Entries supplied:
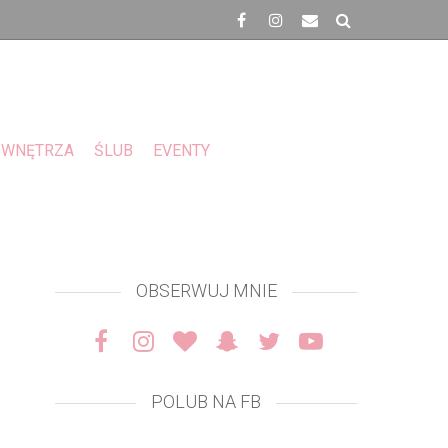
WNĘTRZA
ŚLUB
EVENTY
OBSERWUJ MNIE
POLUB NA FB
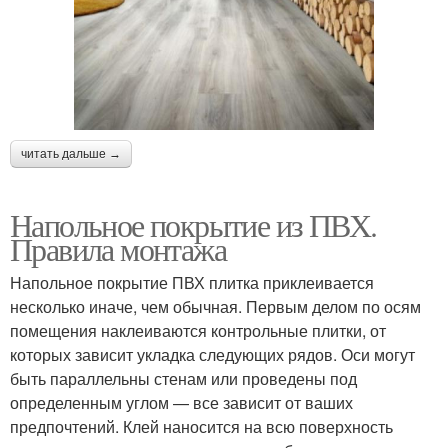
читать дальше →
Напольное покрытие из ПВХ.
Правила монтажа
Напольное покрытие ПВХ плитка приклеивается
несколько иначе, чем обычная. Первым делом по осям
помещения наклеиваются контрольные плитки, от
которых зависит укладка следующих рядов. Оси могут
быть параллельны стенам или проведены под
определенным углом — все зависит от ваших
предпочтений. Клей наносится на всю поверхность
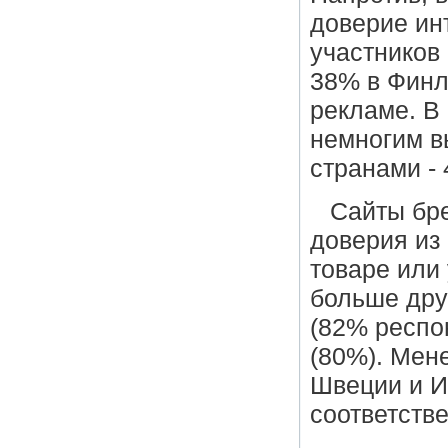
доверие ин
участников
38% в Финл
рекламе. В
немногим в
странами -
Сайты бр
доверия из
товаре или
больше дру
(82% респо
(80%). Мен
Швеции и И
соответств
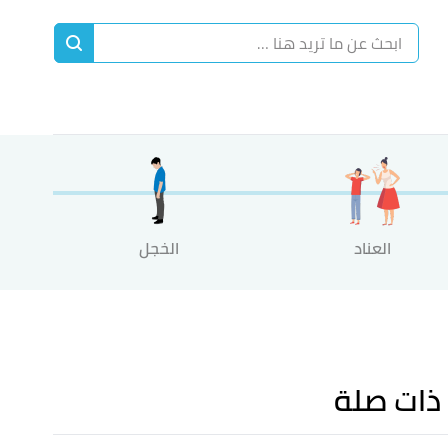
ا
إ
ا
العناد
الخجل
ذات صلة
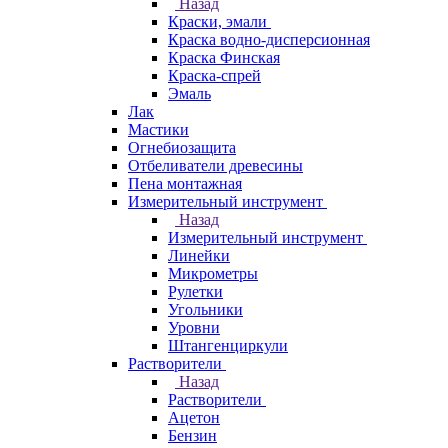
Назад
Краски, эмали
Краска водно-дисперсионная
Краска Финская
Краска-спрей
Эмаль
Лак
Мастики
Огнебиозащита
Отбеливатели древесины
Пена монтажная
Измерительный инструмент
Назад
Измерительный инструмент
Линейки
Микрометры
Рулетки
Угольники
Уровни
Штангенциркули
Растворители
Назад
Растворители
Ацетон
Бензин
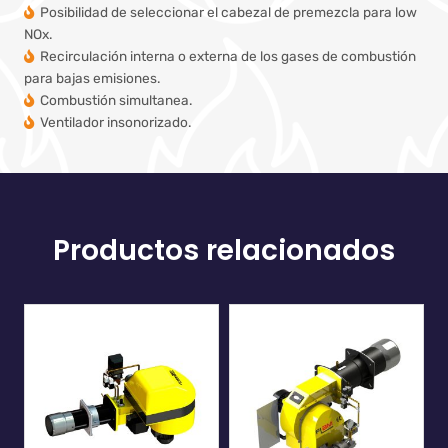
Posibilidad de seleccionar el cabezal de premezcla para low
NOx.
Recirculación interna o externa de los gases de combustión
para bajas emisiones.
Combustión simultanea.
Ventilador insonorizado.
Productos relacionados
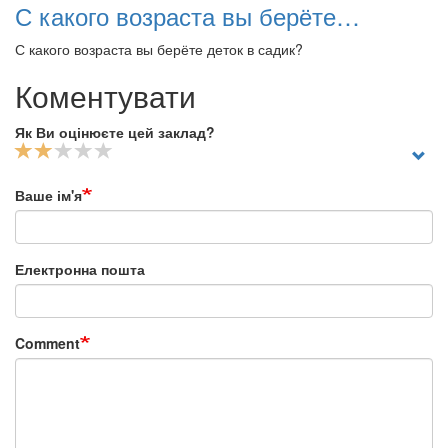
С какого возраста вы берёте…
С какого возраста вы берёте деток в садик?
Коментувати
Як Ви оцінюєте цей заклад?
Ваше ім'я
Електронна пошта
Comment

Task requirements: Starting at the beginning of the data and going on through the line with "предпочтений. Клей наносится", write those lines out again, changing "Клей" to "Клеевой состав" and leaving everything else as it is. Leave the pictures out of your answer.

Response for this exercise:
WNĘTRZA
ŚLUB
EVENTY
OBSERWUJ MNIE
POLUB NA FB
читать дальше →
Напольное покрытие из ПВХ.
Правила монтажа
Напольное покрытие ПВХ плитка приклеивается
несколько иначе, чем обычная. Первым делом по осям
помещения наклеиваются контрольные плитки, от
которых зависит укладка следующих рядов. Оси могут
быть параллельны стенам или проведены под
определенным углом — все зависит от ваших
предпочтений. Клеевой состав наносится на всю поверхность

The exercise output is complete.